To-do item: In the entries below, find the line with "- 如GRUB等引导管理器" and the line with "avec 146 318 £."; give again those lines and every line between them, exactly.

Data for the task:
════════

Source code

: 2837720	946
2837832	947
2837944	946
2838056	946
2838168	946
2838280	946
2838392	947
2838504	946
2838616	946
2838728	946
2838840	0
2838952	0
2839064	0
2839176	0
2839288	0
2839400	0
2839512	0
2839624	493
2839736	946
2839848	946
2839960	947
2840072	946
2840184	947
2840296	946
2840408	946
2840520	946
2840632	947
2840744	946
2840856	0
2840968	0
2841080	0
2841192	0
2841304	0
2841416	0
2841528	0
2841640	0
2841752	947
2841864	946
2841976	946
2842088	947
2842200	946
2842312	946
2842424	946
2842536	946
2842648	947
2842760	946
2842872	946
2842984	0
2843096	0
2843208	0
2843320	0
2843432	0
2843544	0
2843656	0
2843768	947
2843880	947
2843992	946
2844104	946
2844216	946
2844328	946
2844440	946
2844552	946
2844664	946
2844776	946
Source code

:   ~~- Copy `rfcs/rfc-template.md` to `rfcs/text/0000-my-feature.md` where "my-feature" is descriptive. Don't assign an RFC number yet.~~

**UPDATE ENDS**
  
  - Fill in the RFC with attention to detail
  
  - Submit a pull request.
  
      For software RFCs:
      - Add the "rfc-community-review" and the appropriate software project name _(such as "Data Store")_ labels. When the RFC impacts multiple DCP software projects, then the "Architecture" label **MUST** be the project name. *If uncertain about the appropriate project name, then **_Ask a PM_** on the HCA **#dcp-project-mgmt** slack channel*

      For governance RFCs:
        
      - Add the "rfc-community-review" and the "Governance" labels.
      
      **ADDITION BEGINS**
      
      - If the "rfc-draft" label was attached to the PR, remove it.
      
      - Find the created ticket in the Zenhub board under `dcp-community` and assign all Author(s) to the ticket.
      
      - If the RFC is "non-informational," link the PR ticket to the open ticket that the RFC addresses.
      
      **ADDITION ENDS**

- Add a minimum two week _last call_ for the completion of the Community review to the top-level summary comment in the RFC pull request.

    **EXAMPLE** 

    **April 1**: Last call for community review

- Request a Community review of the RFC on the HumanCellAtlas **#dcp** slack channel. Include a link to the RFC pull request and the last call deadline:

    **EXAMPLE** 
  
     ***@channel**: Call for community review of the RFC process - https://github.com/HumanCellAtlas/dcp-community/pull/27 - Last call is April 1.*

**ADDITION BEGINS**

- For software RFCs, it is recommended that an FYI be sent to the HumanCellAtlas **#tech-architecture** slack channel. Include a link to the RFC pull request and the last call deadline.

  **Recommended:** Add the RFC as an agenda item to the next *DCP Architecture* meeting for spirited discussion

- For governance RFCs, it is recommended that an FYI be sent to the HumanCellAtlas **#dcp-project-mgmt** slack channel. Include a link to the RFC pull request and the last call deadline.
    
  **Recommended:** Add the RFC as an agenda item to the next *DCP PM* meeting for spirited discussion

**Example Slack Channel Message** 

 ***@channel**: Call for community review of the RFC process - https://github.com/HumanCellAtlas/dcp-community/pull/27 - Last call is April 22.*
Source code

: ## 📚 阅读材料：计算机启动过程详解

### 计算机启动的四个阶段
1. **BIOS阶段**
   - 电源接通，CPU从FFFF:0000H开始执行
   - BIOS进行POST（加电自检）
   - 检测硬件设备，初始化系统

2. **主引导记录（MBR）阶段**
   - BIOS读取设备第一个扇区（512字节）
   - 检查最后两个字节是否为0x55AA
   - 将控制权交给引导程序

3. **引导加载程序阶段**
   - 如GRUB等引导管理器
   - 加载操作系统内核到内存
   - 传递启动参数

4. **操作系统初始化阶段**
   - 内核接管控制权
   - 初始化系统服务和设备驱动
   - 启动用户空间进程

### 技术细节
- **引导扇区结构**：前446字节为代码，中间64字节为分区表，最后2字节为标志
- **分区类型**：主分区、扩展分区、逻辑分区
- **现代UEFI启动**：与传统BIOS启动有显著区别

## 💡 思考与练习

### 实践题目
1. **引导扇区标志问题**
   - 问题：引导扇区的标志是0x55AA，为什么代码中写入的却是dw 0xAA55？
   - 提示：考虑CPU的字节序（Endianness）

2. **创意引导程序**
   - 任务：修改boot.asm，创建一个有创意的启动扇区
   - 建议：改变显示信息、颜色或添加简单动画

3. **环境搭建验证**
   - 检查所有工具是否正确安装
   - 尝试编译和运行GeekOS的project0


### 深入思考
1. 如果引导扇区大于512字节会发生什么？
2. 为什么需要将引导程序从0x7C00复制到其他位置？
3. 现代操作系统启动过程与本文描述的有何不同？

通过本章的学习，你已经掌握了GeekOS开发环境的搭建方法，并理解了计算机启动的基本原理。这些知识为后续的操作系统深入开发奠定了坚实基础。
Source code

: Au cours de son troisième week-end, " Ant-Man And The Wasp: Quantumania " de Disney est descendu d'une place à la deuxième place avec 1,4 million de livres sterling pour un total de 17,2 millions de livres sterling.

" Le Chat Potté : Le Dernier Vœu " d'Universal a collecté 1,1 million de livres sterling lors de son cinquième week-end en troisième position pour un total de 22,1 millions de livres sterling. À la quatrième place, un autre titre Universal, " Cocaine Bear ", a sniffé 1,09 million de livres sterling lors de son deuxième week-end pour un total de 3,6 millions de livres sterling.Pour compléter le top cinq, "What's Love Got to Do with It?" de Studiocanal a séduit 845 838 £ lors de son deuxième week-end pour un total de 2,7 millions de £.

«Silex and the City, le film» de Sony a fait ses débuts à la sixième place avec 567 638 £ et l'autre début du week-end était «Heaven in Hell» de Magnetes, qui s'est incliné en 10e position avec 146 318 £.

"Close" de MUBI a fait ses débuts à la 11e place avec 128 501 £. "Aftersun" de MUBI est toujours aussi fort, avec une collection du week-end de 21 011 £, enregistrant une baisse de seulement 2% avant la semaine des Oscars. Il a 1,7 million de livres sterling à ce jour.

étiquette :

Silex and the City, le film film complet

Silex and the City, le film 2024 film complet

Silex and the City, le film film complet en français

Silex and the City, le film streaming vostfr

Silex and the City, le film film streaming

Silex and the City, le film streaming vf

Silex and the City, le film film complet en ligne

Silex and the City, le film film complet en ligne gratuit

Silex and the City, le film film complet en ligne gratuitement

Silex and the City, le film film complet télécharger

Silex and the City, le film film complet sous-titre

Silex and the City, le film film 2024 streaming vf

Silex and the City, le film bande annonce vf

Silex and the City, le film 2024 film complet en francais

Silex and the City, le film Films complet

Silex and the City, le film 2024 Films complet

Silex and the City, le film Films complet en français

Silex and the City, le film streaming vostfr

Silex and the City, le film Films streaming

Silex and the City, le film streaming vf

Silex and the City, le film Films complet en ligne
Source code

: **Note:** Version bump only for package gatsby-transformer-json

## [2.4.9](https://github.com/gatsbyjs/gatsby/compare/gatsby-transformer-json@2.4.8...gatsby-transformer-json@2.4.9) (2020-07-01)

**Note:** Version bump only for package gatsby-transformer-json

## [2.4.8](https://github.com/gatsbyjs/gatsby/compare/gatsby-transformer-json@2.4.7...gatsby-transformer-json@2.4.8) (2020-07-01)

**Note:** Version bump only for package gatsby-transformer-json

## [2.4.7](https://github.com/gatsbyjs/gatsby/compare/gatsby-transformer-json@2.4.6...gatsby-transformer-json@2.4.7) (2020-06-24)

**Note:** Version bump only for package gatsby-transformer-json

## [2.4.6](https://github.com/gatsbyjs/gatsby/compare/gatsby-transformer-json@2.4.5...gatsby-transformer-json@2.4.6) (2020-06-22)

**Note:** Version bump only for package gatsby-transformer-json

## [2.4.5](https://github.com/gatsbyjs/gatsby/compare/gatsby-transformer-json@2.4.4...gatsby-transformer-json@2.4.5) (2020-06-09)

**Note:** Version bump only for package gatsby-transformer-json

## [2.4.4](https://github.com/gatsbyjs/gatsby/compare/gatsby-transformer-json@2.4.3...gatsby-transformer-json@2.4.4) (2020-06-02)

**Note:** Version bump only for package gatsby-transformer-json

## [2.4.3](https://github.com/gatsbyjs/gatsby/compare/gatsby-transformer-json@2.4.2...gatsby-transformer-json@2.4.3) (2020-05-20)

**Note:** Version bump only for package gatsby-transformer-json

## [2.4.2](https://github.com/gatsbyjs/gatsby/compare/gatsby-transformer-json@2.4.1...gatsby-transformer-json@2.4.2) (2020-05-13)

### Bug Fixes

════════

Task output:
   - 如GRUB等引导管理器
   - 加载操作系统内核到内存
   - 传递启动参数

4. **操作系统初始化阶段**
   - 内核接管控制权
   - 初始化系统服务和设备驱动
   - 启动用户空间进程

### 技术细节
- **引导扇区结构**：前446字节为代码，中间64字节为分区表，最后2字节为标志
- **分区类型**：主分区、扩展分区、逻辑分区
- **现代UEFI启动**：与传统BIOS启动有显著区别

## 💡 思考与练习

### 实践题目
1. **引导扇区标志问题**
   - 问题：引导扇区的标志是0x55AA，为什么代码中写入的却是dw 0xAA55？
   - 提示：考虑CPU的字节序（Endianness）

2. **创意引导程序**
   - 任务：修改boot.asm，创建一个有创意的启动扇区
   - 建议：改变显示信息、颜色或添加简单动画

3. **环境搭建验证**
   - 检查所有工具是否正确安装
   - 尝试编译和运行GeekOS的project0


### 深入思考
1. 如果引导扇区大于512字节会发生什么？
2. 为什么需要将引导程序从0x7C00复制到其他位置？
3. 现代操作系统启动过程与本文描述的有何不同？

通过本章的学习，你已经掌握了GeekOS开发环境的搭建方法，并理解了计算机启动的基本原理。这些知识为后续的操作系统深入开发奠定了坚实基础。
Source code

: Au cours de son troisième week-end, " Ant-Man And The Wasp: Quantumania " de Disney est descendu d'une place à la deuxième place avec 1,4 million de livres sterling pour un total de 17,2 millions de livres sterling.

" Le Chat Potté : Le Dernier Vœu " d'Universal a collecté 1,1 million de livres sterling lors de son cinquième week-end en troisième position pour un total de 22,1 millions de livres sterling. À la quatrième place, un autre titre Universal, " Cocaine Bear ", a sniffé 1,09 million de livres sterling lors de son deuxième week-end pour un total de 3,6 millions de livres sterling.Pour compléter le top cinq, "What's Love Got to Do with It?" de Studiocanal a séduit 845 838 £ lors de son deuxième week-end pour un total de 2,7 millions de £.

«Silex and the City, le film» de Sony a fait ses débuts à la sixième place avec 567 638 £ et l'autre début du week-end était «Heaven in Hell» de Magnetes, qui s'est incliné en 10e position avec 146 318 £.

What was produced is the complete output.